Since it sounds like you scoped the GPO to only Computer accounts, try adding Authenticated Users with READ permissions in the delegation tab of your new GPO for troubleshooting (And then leave it there as it’s best practice)

This may help with figuring out why it’s not applying. by running rsop or gpresult with a gpo without ‘read’ access to the GPO, you may not get the full reasons why it is not applying.

2 Spice ups

Hi,

allow Read Access to " Authenticated Users" or “Domain Computers” and it will work once again.

Microsoft changed the security settings regarding the application of group policies in June 2016, and you are witnessing the fallout in your network.

See: Deploying Group Policy Security Update MS16-072 \ KB3163622 | Microsoft Learn

Grüße,

Philip

2 Spice ups

As suggested, Authenticated Users was added to the scope. The Scope is now Authenticated Users and the Computer it applies to. The results are the same: Group Policy Modeling (for the specific user on the specific computer) shows the GPO is applied, and Group Policy Results does not show the GPO at all, either Applied nor Denied, by name or by Unique ID.

ETA: After rereading the replies, I also added Domain Computers to the scope. Same result as above.

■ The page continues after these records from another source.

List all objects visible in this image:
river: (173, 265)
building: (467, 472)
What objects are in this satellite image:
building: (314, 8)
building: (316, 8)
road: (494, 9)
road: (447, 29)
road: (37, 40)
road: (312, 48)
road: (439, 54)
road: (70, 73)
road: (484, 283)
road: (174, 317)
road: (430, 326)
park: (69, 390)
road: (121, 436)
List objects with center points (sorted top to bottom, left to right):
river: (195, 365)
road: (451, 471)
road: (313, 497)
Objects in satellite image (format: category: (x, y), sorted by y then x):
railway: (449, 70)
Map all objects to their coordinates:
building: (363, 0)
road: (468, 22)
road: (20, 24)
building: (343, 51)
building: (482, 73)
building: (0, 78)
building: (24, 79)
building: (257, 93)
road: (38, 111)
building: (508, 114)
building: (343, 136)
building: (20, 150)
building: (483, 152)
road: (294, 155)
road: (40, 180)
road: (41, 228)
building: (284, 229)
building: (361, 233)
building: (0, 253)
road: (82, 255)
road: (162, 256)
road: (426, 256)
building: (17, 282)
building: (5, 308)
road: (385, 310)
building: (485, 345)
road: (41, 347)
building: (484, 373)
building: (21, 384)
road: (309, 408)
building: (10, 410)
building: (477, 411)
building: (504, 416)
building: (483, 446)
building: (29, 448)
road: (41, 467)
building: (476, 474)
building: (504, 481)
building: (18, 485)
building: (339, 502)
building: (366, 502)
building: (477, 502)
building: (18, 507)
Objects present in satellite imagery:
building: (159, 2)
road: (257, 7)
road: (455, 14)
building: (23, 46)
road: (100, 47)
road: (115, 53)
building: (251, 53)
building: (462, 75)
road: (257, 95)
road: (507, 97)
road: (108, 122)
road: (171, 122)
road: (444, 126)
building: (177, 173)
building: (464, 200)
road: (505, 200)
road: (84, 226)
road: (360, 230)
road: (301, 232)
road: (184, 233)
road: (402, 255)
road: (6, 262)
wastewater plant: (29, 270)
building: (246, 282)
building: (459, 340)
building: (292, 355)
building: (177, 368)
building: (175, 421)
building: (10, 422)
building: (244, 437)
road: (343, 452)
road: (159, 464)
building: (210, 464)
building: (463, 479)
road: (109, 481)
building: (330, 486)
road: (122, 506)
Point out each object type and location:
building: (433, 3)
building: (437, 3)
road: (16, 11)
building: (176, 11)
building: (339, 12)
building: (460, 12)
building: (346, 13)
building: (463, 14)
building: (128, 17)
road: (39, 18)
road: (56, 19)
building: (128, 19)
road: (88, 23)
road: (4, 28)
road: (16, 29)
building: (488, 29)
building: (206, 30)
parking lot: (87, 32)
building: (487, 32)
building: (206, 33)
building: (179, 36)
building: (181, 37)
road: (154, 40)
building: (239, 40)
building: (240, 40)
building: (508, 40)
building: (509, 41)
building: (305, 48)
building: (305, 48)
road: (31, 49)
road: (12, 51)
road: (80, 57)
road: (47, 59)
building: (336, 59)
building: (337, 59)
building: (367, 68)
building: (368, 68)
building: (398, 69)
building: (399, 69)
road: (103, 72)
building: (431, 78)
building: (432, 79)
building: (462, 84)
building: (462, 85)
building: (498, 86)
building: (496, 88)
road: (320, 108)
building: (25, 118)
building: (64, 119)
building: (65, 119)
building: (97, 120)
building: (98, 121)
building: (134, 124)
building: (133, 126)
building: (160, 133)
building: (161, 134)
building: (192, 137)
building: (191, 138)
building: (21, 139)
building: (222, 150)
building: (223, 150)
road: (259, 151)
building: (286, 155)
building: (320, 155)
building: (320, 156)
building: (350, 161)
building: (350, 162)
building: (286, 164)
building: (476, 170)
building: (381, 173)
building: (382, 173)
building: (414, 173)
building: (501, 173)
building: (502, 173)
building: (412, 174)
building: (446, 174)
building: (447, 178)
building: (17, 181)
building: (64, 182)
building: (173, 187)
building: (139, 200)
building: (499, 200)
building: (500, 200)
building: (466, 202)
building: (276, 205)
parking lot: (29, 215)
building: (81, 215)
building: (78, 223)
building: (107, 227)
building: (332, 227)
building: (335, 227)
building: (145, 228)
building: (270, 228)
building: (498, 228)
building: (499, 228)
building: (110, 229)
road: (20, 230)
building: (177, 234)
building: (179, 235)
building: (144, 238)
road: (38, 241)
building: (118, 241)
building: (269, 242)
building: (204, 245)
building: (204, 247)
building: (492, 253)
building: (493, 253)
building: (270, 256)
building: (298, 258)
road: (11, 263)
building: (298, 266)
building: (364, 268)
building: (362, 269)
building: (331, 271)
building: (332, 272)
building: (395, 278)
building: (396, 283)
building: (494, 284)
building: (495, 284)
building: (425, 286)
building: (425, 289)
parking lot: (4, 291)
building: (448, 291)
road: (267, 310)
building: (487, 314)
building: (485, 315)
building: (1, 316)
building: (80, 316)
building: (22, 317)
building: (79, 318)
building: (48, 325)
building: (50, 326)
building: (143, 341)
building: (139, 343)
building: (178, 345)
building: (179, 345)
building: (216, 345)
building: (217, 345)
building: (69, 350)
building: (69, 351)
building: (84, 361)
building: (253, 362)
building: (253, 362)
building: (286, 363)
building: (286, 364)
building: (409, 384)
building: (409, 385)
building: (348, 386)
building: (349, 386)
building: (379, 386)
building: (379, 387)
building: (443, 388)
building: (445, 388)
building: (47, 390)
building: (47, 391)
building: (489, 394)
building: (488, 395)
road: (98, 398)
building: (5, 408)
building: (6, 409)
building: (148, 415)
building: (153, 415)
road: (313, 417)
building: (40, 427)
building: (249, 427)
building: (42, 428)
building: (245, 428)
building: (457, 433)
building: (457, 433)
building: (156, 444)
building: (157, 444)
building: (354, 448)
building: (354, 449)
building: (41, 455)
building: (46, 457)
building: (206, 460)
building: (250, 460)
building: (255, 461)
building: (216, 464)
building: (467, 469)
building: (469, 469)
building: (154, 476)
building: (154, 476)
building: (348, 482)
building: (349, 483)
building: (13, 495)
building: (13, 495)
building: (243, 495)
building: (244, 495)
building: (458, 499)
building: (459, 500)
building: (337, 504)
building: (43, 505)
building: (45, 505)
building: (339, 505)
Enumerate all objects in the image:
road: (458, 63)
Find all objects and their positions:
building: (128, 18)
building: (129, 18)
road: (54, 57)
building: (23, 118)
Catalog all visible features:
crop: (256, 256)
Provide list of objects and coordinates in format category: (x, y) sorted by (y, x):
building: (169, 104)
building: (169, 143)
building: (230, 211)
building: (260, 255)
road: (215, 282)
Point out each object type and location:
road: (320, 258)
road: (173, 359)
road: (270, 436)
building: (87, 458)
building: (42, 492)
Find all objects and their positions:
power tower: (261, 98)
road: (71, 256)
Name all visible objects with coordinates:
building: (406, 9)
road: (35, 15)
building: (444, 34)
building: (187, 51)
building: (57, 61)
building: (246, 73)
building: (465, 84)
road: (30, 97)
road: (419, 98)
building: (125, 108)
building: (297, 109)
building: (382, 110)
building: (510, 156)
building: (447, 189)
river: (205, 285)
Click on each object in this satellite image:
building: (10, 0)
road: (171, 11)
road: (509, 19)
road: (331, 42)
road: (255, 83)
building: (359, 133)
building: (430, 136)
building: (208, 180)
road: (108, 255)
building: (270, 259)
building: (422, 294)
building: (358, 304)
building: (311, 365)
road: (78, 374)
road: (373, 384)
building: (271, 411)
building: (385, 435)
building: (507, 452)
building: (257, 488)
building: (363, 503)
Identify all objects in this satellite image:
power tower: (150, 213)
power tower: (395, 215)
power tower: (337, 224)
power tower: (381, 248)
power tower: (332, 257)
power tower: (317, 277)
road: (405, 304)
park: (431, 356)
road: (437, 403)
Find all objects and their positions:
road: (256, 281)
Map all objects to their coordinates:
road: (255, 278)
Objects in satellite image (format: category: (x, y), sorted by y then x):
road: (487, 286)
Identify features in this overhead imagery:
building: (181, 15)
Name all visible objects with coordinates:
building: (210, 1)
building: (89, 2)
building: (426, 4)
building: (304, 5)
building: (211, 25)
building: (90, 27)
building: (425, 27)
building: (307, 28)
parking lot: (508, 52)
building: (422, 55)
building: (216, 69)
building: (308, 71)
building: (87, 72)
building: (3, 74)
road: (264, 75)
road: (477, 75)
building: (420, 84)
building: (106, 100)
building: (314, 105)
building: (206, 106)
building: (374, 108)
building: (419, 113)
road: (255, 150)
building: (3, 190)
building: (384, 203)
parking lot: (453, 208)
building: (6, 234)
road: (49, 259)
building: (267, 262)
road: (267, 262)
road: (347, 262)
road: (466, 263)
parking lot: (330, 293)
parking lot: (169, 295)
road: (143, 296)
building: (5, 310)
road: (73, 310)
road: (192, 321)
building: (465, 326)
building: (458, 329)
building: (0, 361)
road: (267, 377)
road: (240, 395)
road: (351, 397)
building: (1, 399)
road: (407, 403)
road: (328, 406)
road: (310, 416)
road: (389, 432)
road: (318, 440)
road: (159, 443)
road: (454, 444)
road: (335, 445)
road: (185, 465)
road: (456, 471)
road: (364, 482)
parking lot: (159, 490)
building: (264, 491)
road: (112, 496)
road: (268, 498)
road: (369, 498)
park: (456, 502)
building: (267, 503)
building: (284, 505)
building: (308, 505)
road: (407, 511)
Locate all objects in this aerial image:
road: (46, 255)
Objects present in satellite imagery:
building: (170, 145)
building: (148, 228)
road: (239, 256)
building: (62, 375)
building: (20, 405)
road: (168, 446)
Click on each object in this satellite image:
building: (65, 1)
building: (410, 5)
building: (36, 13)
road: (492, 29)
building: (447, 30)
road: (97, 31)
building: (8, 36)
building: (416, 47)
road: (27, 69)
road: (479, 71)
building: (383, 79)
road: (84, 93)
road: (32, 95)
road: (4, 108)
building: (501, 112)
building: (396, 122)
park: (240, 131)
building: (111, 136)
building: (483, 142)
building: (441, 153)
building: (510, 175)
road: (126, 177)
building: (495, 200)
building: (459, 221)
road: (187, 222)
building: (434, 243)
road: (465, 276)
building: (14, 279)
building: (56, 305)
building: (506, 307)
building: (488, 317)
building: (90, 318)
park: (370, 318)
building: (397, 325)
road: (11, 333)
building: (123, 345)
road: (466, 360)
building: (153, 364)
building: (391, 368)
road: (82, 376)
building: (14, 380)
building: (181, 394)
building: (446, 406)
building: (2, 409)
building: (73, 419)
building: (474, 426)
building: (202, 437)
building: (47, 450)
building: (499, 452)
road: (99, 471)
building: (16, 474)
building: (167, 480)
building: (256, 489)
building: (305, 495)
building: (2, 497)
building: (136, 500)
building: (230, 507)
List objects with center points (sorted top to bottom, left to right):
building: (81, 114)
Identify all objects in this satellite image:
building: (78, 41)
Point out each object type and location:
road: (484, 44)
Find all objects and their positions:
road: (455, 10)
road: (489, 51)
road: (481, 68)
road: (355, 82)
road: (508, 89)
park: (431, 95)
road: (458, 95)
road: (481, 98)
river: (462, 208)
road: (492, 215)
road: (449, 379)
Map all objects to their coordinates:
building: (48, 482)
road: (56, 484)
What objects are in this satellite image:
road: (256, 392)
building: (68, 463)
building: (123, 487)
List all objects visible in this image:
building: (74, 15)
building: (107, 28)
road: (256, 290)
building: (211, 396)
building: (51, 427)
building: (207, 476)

Follow the trouble shooting steps on this page:

1 Spice up

Problem Solved: I discovered there was a copy of this GPO under Group Policy Objects, named “Copy of “GPO Name””. Although the copy was not linked to any OU, once it was deleted, the Group Policy Results showed the policy was applied as expected.

Following this, the Scope was trimmed back down to only the computer object it was intended for, Group Policy results was rerun, and the policy still applies as expected.

The copy must have been having an adverse affect on the linked original.

Thanks for the suggestions.

1 Spice up

I know this is an old post but it came up when I was searching so I thought I would add what I found to be my problem with “GPO not applying”.

This article on TechNet nailed it for me. Scope was wrong. In particular “Remember, GPOs cannot be linked to an OU that just contains security groups.”

Once I linked the GPO to the OU with all of our systems it worked fine. We were using OUs to separate out systems we wanted certain GPOs to apply too (NOT ideal, but like that when I got here) instead of using filtering. Now I just need to link our other GPOs and then edit filtering on certain GPOs so they don’t apply. (Like should have been done in the first place.)